BMW Color Changing Car unveiled at CES 2022
In the vein of a James Bond movie, BMW has created a color-changing vehicle that works in the real world.
In an innovative system called ‘iX Flow’, the customizable, totally electric BMW iX will make its debut at CES 2022 with body panels built from E Ink displays, the same technology as in Kindle e-readers.
Once the E Ink panels are mounted to the vehicle, a protective layer is applied to keep them from being damaged by the weather.
The virtual BMW iX that was shown was white at one point, then black, and then white again. Although the car’s exterior has a triangle design when white, it nevertheless makes a strong impression.
This is most likely owing to the car’s panels’ physical makeup, which makes it harder to see from a distance.
It is now possible to change a vehicle’s colour from black to white in a demo, but BMW believes that other colours are achievable, allowing for greater variation in the future.
Future applications of this technology will go beyond simply altering the color of the car’s exterior.
To give a car a unique look, BMW says the technology may be applied to certain parts of the vehicle, such as the grille or license plates (although there would be numerous legal limitations here).
Another benefit for EV owners would be the ability to have information about their vehicle’s charge status displayed on the outside of their vehicle, similar to what you see on an e-reader.
It’s no secret that e-ink panels are popular in the electronics industry, but they’ve also been used in wearables, smartphones, tablets, and more.
E Ink is a highly versatile and flexible substance that can be sliced into multiple forms and hole-punched, making it excellent for covering the odd angles of a vehicle.

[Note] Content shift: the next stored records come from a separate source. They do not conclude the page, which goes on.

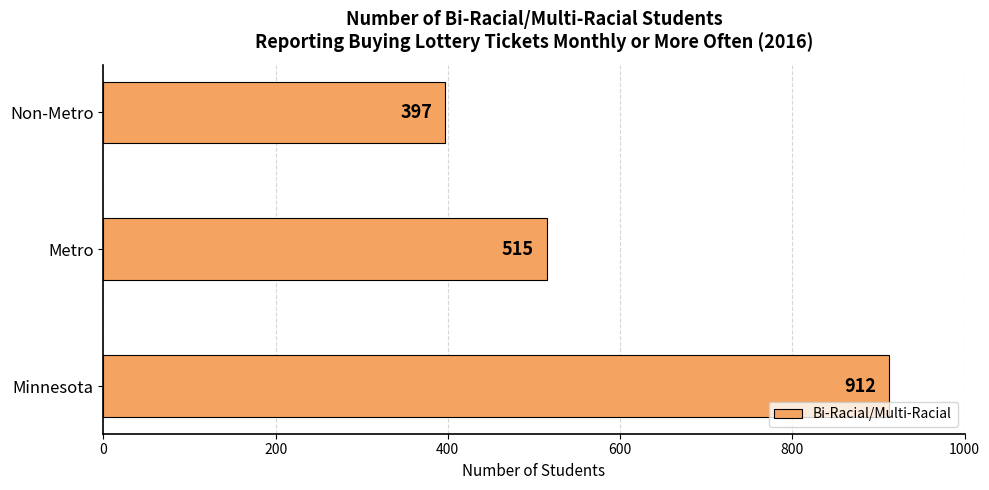

How many values are between 397 and 912?

3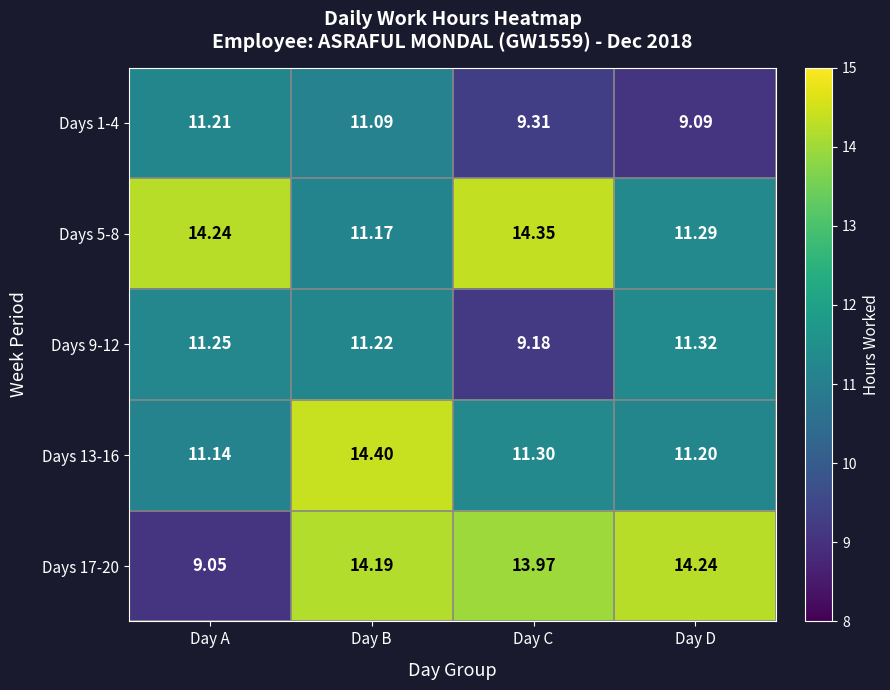

At which label does Days 1-4 first exceed 11?

Day A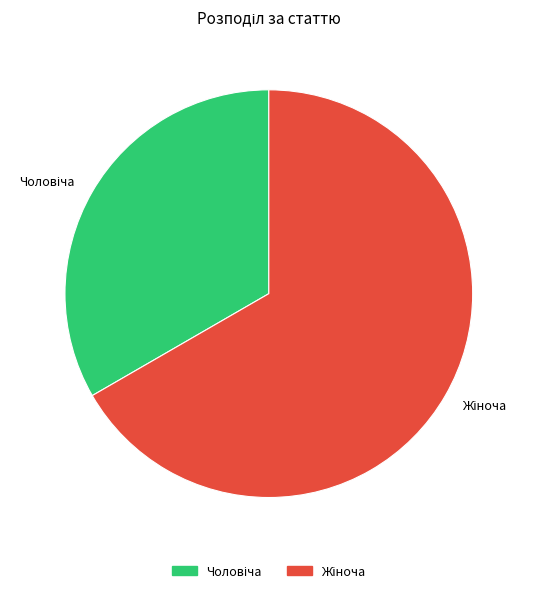

Does any single category account for the majority?

Yes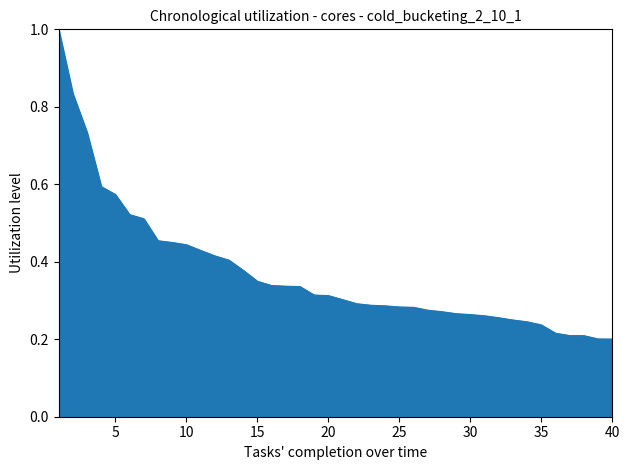

Does the chart have visible grid lines?

No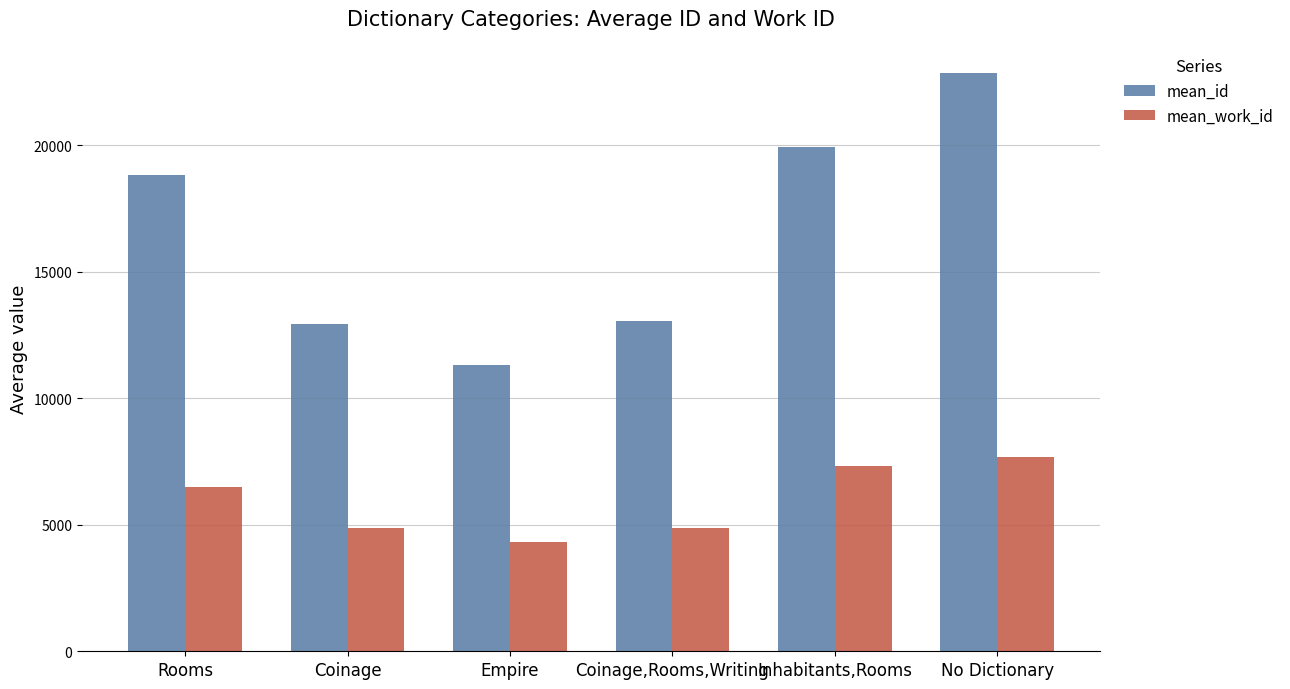

What is the sum of all mean_id values?

98935.5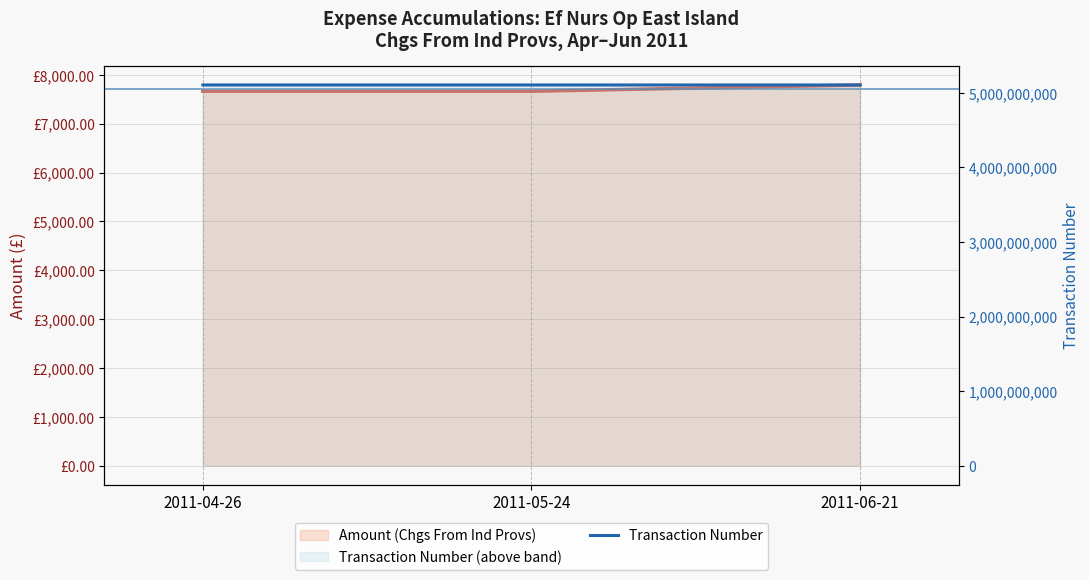

What are all the series names shown in the legend?

Amount (Chgs From Ind Provs), Transaction Number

Colors may be summoned to the surface by passing a current through the panels, which contain a number of transparent capsules containing color pigments. Despite the fact that it sounds like it could use a lot of electricity, this is not the case.
Only a very small amount of energy is needed to transition hues, and none is needed to maintain a color in place. If you’re worried that the feature may drain your EV battery and reduce your vehicle’s range, you shouldn’t be.
Is this something we’ll see on a car that will be available to the general public in the future? BMW hasn’t ruled out the possibility of using the technology, citing encouraging early results.
As E Ink is a relatively simple material, BMW thinks it’s a good bet that it will be feasible.